──────── Extract ────────

Under this plan, no employee may receive more than 50,000 options. Options are
nontransferable and expire if not exercised within two years. The options may
not be exercised by the employee until after the completion of two years of
employment with the Company. The options are issuable to officers, key employees
and consultants in such amounts and prices as determined by the Board of
Directors. As of December 31, 1997, no options have been granted pursuant to
this plan.

     2. Stock Grant Program: The Company has reserved 300,000 shares of its
authorized common stock for issuance to key employees, officers, directors, and
consultants. Under this plan, no employee may receive more than 100,000 options.
The program requires the employee to remain in the employ of the company for at
least one year following the grant and to agree not to engage in any activity
which would be considered in competition with the Company's business. If the
employee violates any one of these conditions the ownership of the stock issued
under the program shall revert back to the Company. The stock issued under the
program is nontransferable for two years. As of December 31, 1998 and September
30, 1999, no options have been granted pursuant to this plan.

     b. Leased Office Space

     The Company occupies office space at the office's of George Nadas,
Chartered Accountant and Secretary to the Company at 800 Petrrolia Road, Unit 7,
Toronto, Canada M3J 3K4. The Company pay rent on a month to month basis at the
rate of $250.

     c. Leased Office Space in Honduras

     On October 26, 1997, the Company through its subsidiary HRH leased for two
years approximately 630 square feet of office space in the city of Tequcigalps
for $625 per month.

     d. Consulting Agreements

     1. Agreement with Loeb Aron & Company Ltd.

     On November 17, 1997, the Company entered into a consulting agreement with
Loeb Aron & Company LTD.("Loeb Aron"), a company incorporated in England for
services relating to geology and related mining, smelting, engineering, and
production of minerals. The agreement is for two years beginning October 1, 1997
and is extended automatically for a period of 6 months or until notice is given
by either party.

                                      F19
<PAGE>


     For the year ended December 31, 1998, the Company has paid Loeb Aron as
follows: On February 4, 1998, 714 post split shares of common stock valued at
$1,000 and on September 10, 1998, 230,000 shares of common stock valued at
$25,000.

     2. Agreement with A-Z Professional Consultants, Inc. a Utah corporation,
("A-Z"), for the purposes of consulting on matters relating to mergers and
acquisitions, advising corporate management and in performing general
administrative duties for public-held companies and development stage investment
ventures. The term is for 1 year and is renewable.

     Payment for these services is 1,300,000 shares of common stock. As of
September 30, 1999, the Company has delivered 600,000 shares of common stock
valued at $0.05 per share for an aggregate consideration of $30,000. The Company
has reserved 700,000 shares of common stock pending delivery of the shares.

     f. Litigation

     The Company is being sued by Mr. Douglas Furth of Aurora, Ohio for breach
of contract relating to a consulting agreement entered into on August 26, 1996.
The agreement relates to Mr. Furth performing corporate growth, public relations
and expansion of the Company's shareholder base.

────────

* What to work on *
Write out the passage of the financial statement notes from "The Company occupies" up to and including "rate of $250.", word for word.

──────── Study material ────────

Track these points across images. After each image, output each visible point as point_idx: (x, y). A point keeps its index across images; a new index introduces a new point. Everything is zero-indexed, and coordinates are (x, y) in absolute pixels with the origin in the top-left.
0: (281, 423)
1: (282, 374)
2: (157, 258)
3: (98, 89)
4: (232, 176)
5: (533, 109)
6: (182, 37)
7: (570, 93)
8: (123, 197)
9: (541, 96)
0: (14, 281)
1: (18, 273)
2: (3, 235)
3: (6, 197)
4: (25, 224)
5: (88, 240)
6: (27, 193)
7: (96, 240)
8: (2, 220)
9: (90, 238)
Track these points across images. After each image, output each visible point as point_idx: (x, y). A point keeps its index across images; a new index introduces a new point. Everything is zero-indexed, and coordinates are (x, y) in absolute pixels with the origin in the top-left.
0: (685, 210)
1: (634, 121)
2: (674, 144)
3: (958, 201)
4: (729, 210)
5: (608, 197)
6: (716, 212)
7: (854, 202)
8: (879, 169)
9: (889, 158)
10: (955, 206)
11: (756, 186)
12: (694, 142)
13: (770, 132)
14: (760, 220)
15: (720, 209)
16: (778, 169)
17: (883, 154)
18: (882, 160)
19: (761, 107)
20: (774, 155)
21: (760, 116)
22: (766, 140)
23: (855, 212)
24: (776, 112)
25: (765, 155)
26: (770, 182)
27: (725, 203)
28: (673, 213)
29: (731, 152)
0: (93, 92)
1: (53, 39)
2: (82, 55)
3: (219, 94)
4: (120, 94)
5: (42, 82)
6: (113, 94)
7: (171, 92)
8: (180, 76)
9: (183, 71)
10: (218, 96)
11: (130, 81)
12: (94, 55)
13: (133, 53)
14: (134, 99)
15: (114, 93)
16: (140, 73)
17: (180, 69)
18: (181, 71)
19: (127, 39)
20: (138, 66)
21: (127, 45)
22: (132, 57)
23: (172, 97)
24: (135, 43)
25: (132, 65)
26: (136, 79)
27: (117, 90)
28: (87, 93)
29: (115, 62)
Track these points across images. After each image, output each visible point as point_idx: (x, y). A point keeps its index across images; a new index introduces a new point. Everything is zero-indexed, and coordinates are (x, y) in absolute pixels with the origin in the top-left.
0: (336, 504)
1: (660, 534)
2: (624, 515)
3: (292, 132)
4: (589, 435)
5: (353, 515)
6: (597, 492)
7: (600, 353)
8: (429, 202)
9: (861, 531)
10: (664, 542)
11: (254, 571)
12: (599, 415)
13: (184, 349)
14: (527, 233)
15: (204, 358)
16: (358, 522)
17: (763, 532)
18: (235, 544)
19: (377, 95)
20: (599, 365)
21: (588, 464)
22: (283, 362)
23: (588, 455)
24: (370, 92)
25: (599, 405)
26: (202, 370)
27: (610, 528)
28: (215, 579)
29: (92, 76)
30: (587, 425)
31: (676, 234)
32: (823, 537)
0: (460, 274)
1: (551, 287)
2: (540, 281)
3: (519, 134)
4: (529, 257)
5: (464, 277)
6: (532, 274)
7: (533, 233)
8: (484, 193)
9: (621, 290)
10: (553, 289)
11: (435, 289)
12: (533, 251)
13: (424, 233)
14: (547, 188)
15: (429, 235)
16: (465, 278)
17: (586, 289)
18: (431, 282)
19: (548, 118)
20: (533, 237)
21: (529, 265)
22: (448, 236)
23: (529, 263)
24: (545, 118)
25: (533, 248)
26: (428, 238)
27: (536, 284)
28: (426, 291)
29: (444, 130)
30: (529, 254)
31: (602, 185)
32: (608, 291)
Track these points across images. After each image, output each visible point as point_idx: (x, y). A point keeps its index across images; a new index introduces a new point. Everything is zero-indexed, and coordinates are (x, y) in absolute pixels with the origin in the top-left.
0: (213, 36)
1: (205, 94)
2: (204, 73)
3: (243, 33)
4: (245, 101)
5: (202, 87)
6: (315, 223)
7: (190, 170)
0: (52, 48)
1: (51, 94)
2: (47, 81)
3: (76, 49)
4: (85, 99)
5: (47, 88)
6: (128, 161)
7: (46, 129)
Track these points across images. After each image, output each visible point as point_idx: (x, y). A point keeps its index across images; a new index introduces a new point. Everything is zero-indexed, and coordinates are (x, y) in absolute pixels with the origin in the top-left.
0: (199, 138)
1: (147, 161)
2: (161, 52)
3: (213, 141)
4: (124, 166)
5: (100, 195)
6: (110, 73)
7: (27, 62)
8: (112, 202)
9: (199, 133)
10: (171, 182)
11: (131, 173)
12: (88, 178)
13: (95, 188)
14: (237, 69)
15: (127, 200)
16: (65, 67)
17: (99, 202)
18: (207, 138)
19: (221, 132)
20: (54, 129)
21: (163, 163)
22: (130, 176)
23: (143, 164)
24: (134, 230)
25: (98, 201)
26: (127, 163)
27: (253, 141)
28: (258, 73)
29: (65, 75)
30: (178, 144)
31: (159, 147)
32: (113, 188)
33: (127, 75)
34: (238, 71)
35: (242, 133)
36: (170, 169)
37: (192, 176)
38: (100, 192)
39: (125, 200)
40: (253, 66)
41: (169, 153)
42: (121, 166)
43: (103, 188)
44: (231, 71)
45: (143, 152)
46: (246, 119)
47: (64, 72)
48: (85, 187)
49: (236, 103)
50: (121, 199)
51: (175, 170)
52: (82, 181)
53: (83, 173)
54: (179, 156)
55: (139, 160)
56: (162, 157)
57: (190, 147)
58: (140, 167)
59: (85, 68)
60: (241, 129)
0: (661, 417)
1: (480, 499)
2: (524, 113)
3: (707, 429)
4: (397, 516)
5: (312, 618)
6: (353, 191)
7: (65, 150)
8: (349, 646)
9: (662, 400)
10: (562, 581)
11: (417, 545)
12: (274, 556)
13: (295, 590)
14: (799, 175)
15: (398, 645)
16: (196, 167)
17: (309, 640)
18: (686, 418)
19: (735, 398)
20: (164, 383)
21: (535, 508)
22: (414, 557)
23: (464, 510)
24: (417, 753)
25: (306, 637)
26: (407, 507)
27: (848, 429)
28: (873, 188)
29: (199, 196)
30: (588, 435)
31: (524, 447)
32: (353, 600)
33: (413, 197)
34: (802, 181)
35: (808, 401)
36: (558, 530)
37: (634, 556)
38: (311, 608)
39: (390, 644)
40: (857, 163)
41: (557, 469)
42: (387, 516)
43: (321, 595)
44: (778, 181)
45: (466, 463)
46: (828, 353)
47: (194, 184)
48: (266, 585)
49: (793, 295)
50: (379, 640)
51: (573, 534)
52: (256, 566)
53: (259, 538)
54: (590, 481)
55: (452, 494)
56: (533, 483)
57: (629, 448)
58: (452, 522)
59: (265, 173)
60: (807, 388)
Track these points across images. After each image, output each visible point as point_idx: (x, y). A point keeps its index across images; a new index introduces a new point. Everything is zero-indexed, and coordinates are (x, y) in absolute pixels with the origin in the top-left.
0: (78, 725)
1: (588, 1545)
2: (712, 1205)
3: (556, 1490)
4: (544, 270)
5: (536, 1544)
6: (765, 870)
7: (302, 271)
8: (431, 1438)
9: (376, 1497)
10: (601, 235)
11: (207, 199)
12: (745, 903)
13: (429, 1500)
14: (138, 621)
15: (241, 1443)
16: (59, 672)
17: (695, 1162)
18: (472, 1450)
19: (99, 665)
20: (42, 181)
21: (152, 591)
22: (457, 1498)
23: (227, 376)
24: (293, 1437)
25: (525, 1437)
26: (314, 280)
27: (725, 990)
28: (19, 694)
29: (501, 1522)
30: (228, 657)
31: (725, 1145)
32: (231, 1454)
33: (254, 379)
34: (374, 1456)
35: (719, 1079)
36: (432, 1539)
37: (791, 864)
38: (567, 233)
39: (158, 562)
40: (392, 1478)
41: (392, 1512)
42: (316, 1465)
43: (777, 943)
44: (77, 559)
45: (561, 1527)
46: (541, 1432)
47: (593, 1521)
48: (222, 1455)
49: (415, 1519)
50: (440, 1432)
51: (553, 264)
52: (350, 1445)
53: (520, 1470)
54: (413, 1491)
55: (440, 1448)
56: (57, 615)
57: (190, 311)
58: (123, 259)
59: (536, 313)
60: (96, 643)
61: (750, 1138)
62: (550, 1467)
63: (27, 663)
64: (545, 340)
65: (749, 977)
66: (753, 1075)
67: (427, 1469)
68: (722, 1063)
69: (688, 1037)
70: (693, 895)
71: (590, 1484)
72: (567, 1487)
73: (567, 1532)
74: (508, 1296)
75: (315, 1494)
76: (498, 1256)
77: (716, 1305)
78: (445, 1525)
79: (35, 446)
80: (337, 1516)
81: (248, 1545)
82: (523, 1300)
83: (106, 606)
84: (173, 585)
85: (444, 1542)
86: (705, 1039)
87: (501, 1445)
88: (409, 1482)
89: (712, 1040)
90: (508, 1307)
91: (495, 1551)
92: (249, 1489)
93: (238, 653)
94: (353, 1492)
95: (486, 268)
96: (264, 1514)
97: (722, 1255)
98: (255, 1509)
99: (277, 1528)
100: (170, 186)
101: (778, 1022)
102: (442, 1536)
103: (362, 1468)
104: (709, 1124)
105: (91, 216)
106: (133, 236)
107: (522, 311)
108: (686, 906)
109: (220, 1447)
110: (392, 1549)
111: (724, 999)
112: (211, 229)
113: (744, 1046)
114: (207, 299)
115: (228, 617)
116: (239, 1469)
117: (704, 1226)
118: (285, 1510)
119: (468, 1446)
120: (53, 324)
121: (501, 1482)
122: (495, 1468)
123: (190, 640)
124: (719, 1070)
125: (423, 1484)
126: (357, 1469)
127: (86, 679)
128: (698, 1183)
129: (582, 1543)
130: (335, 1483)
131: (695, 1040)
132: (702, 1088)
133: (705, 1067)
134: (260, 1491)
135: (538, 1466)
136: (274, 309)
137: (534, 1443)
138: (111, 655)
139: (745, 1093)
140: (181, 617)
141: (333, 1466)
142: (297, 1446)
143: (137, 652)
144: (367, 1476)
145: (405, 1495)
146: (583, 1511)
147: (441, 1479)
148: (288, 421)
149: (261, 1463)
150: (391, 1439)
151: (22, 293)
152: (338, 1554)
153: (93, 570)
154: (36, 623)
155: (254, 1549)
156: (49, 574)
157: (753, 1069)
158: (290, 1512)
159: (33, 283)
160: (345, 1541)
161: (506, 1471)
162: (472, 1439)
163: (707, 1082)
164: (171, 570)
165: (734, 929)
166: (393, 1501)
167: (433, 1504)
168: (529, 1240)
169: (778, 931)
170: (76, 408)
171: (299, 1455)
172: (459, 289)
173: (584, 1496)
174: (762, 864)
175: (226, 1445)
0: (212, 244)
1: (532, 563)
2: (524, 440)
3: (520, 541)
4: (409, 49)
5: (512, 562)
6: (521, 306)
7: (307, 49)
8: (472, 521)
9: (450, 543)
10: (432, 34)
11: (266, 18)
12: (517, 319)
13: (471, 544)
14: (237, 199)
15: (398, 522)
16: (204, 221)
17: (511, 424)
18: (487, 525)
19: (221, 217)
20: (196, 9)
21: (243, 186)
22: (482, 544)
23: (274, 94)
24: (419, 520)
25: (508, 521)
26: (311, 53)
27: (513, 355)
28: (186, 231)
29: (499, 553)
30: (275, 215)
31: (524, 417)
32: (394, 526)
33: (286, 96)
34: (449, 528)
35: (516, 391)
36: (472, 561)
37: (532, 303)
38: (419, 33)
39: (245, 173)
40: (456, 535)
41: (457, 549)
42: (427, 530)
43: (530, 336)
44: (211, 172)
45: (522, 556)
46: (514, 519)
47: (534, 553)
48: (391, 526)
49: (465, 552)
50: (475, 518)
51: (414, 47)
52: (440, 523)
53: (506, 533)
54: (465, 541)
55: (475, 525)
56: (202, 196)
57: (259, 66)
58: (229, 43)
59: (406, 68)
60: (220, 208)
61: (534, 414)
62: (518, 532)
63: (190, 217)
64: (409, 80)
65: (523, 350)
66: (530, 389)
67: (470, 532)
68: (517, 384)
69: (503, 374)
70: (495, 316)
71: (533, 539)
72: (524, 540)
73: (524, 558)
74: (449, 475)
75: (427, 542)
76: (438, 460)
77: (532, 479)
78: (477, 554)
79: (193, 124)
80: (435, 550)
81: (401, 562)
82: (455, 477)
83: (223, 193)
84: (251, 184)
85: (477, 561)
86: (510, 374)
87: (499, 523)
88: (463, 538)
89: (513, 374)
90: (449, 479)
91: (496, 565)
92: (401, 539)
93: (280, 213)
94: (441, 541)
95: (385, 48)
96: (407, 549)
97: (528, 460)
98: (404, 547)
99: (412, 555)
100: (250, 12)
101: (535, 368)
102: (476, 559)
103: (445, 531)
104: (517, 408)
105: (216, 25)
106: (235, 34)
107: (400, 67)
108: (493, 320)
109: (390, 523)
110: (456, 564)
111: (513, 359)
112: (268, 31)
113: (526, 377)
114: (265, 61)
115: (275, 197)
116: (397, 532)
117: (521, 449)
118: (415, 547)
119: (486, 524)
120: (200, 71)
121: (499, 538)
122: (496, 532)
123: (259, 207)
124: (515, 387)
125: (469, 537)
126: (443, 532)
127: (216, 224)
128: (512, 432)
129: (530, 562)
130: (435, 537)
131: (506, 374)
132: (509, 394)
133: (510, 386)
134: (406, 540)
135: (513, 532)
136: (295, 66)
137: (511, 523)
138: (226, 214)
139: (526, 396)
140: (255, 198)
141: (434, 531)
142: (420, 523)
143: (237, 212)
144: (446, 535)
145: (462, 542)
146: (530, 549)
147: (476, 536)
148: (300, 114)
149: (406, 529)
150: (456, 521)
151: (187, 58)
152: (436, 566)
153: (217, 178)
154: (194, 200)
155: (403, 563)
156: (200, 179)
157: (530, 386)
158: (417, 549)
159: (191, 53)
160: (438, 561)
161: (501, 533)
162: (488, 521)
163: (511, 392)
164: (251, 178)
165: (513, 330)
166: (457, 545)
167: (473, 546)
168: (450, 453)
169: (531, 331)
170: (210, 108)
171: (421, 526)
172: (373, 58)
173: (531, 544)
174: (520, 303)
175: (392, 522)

────────

* Response to this exercise *
The Company occupies office space at the office's of George Nadas,
Chartered Accountant and Secretary to the Company at 800 Petrrolia Road, Unit 7,
Toronto, Canada M3J 3K4. The Company pay rent on a month to month basis at the
rate of $250.